Top of DATA SHOWN

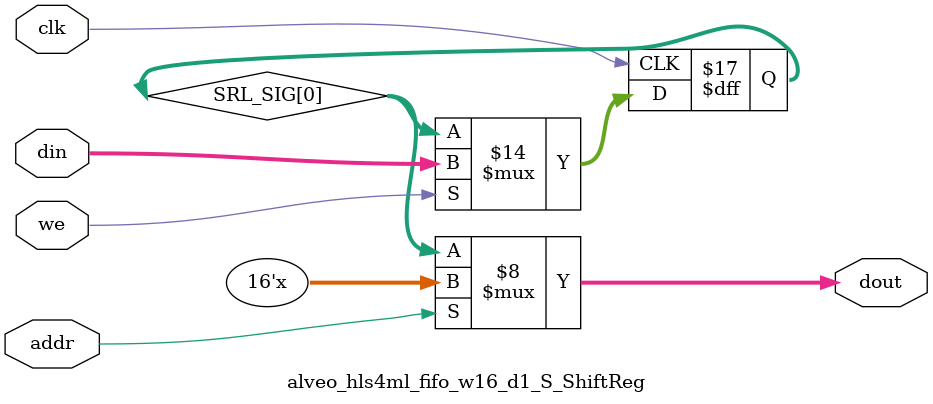
<source format=v>

`timescale 1 ns / 1 ps

module alveo_hls4ml_fifo_w16_d1_S
#(parameter
    MEM_STYLE   = "shiftReg",
    DATA_WIDTH  = 16,
    ADDR_WIDTH  = 1,
    DEPTH       = 1)
(
    // system signal
    input  wire                  clk,
    input  wire                  reset,

    // write
    output wire                  if_full_n,
    input  wire                  if_write_ce,
    input  wire                  if_write,
    input  wire [DATA_WIDTH-1:0] if_din,
    
    // read 
    output wire [ADDR_WIDTH:0]   if_num_data_valid, // for FRP
    output wire [ADDR_WIDTH:0]   if_fifo_cap,       // for FRP
    output wire                  if_empty_n,
    input  wire                  if_read_ce,
    input  wire                  if_read,
    output wire [DATA_WIDTH-1:0] if_dout
);
//------------------------Parameter----------------------

//------------------------Local signal-------------------
wire [ADDR_WIDTH-1:0] addr;
wire                  push;
wire                  pop;
reg signed [ADDR_WIDTH:0]   mOutPtr;
reg                   empty_n = 1'b0;
reg                   full_n  = 1'b1;
// with almost full?  no 
//------------------------Instantiation------------------
alveo_hls4ml_fifo_w16_d1_S_ShiftReg 
#(  .DATA_WIDTH (DATA_WIDTH),
    .ADDR_WIDTH (ADDR_WIDTH),
    .DEPTH      (DEPTH))
U_alveo_hls4ml_fifo_w16_d1_S_ShiftReg (
    .clk        (clk),
    .we         (push),
    .addr       (addr),
    .din        (if_din),
    .dout       (if_dout)
);
//------------------------Task and function--------------

//------------------------Body---------------------------
// has num_data_valid ? 
assign if_num_data_valid = mOutPtr + 1'b1; // yes
assign if_fifo_cap = DEPTH; // yes 

// has almost full ? 
assign if_full_n  = full_n; //no 
assign if_empty_n = empty_n;

assign push = (if_write & if_write_ce) & full_n;
assign pop  = (if_read & if_read_ce) & empty_n;
assign addr = mOutPtr[ADDR_WIDTH] == 1'b0 ? mOutPtr[ADDR_WIDTH-1:0]:{ADDR_WIDTH{1'b0}};

// full_n
always @(posedge clk ) begin
    if (reset == 1'b1)
        full_n <= 1'b1;
    else if (push & ~pop) begin
        if (mOutPtr == DEPTH - 2)
            full_n <= 1'b0;
    end
    else if (~push & pop)
        full_n <= 1'b1;
end

// almost_full_n 

// empty_n
always @(posedge clk ) begin
    if (reset == 1'b1)
        empty_n <= 1'b0;
    else if (push & ~pop)
        empty_n <= 1'b1;
    else if (~push & pop) begin
        if (mOutPtr == 0)
            empty_n <= 1'b0;
    end
end

// mOutPtr
always @(posedge clk ) begin
    if (reset == 1'b1)
        mOutPtr <= {ADDR_WIDTH+1{1'b1}};
    else if (push & ~pop)
        mOutPtr <= mOutPtr + 1'b1;
    else if (~push & pop)
        mOutPtr <= mOutPtr - 1'b1;
end

endmodule  


module alveo_hls4ml_fifo_w16_d1_S_ShiftReg
#(parameter
    DATA_WIDTH  = 16,
    ADDR_WIDTH  = 1,
    DEPTH       = 1)
(
    input  wire                  clk,
    input  wire                  we,
    input  wire [ADDR_WIDTH-1:0] addr,
    input  wire [DATA_WIDTH-1:0] din,
    output wire [DATA_WIDTH-1:0] dout
);

reg [DATA_WIDTH-1:0] SRL_SIG [0:DEPTH-1];
integer i;

always @ (posedge clk) begin
    if (we) begin
        for (i=0; i<DEPTH-1; i=i+1)
            SRL_SIG[i+1] <= SRL_SIG[i];
        SRL_SIG[0] <= din;
    end
end

assign dout = SRL_SIG[addr];

endmodule

</source>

Bottom of DATA SHOWN

PROBLEM:
Reproduce the records exactly, images excluded.

RESPONSE BOX:
<source format=v>

`timescale 1 ns / 1 ps

module alveo_hls4ml_fifo_w16_d1_S
#(parameter
    MEM_STYLE   = "shiftReg",
    DATA_WIDTH  = 16,
    ADDR_WIDTH  = 1,
    DEPTH       = 1)
(
    // system signal
    input  wire                  clk,
    input  wire                  reset,

    // write
    output wire                  if_full_n,
    input  wire                  if_write_ce,
    input  wire                  if_write,
    input  wire [DATA_WIDTH-1:0] if_din,
    
    // read 
    output wire [ADDR_WIDTH:0]   if_num_data_valid, // for FRP
    output wire [ADDR_WIDTH:0]   if_fifo_cap,       // for FRP
    output wire                  if_empty_n,
    input  wire                  if_read_ce,
    input  wire                  if_read,
    output wire [DATA_WIDTH-1:0] if_dout
);
//------------------------Parameter----------------------

//------------------------Local signal-------------------
wire [ADDR_WIDTH-1:0] addr;
wire                  push;
wire                  pop;
reg signed [ADDR_WIDTH:0]   mOutPtr;
reg                   empty_n = 1'b0;
reg                   full_n  = 1'b1;
// with almost full?  no 
//------------------------Instantiation------------------
alveo_hls4ml_fifo_w16_d1_S_ShiftReg 
#(  .DATA_WIDTH (DATA_WIDTH),
    .ADDR_WIDTH (ADDR_WIDTH),
    .DEPTH      (DEPTH))
U_alveo_hls4ml_fifo_w16_d1_S_ShiftReg (
    .clk        (clk),
    .we         (push),
    .addr       (addr),
    .din        (if_din),
    .dout       (if_dout)
);
//------------------------Task and function--------------

//------------------------Body---------------------------
// has num_data_valid ? 
assign if_num_data_valid = mOutPtr + 1'b1; // yes
assign if_fifo_cap = DEPTH; // yes 

// has almost full ? 
assign if_full_n  = full_n; //no 
assign if_empty_n = empty_n;

assign push = (if_write & if_write_ce) & full_n;
assign pop  = (if_read & if_read_ce) & empty_n;
assign addr = mOutPtr[ADDR_WIDTH] == 1'b0 ? mOutPtr[ADDR_WIDTH-1:0]:{ADDR_WIDTH{1'b0}};

// full_n
always @(posedge clk ) begin
    if (reset == 1'b1)
        full_n <= 1'b1;
    else if (push & ~pop) begin
        if (mOutPtr == DEPTH - 2)
            full_n <= 1'b0;
    end
    else if (~push & pop)
        full_n <= 1'b1;
end

// almost_full_n 

// empty_n
always @(posedge clk ) begin
    if (reset == 1'b1)
        empty_n <= 1'b0;
    else if (push & ~pop)
        empty_n <= 1'b1;
    else if (~push & pop) begin
        if (mOutPtr == 0)
            empty_n <= 1'b0;
    end
end

// mOutPtr
always @(posedge clk ) begin
    if (reset == 1'b1)
        mOutPtr <= {ADDR_WIDTH+1{1'b1}};
    else if (push & ~pop)
        mOutPtr <= mOutPtr + 1'b1;
    else if (~push & pop)
        mOutPtr <= mOutPtr - 1'b1;
end

endmodule  


module alveo_hls4ml_fifo_w16_d1_S_ShiftReg
#(parameter
    DATA_WIDTH  = 16,
    ADDR_WIDTH  = 1,
    DEPTH       = 1)
(
    input  wire                  clk,
    input  wire                  we,
    input  wire [ADDR_WIDTH-1:0] addr,
    input  wire [DATA_WIDTH-1:0] din,
    output wire [DATA_WIDTH-1:0] dout
);

reg [DATA_WIDTH-1:0] SRL_SIG [0:DEPTH-1];
integer i;

always @ (posedge clk) begin
    if (we) begin
        for (i=0; i<DEPTH-1; i=i+1)
            SRL_SIG[i+1] <= SRL_SIG[i];
        SRL_SIG[0] <= din;
    end
end

assign dout = SRL_SIG[addr];

endmodule

</source>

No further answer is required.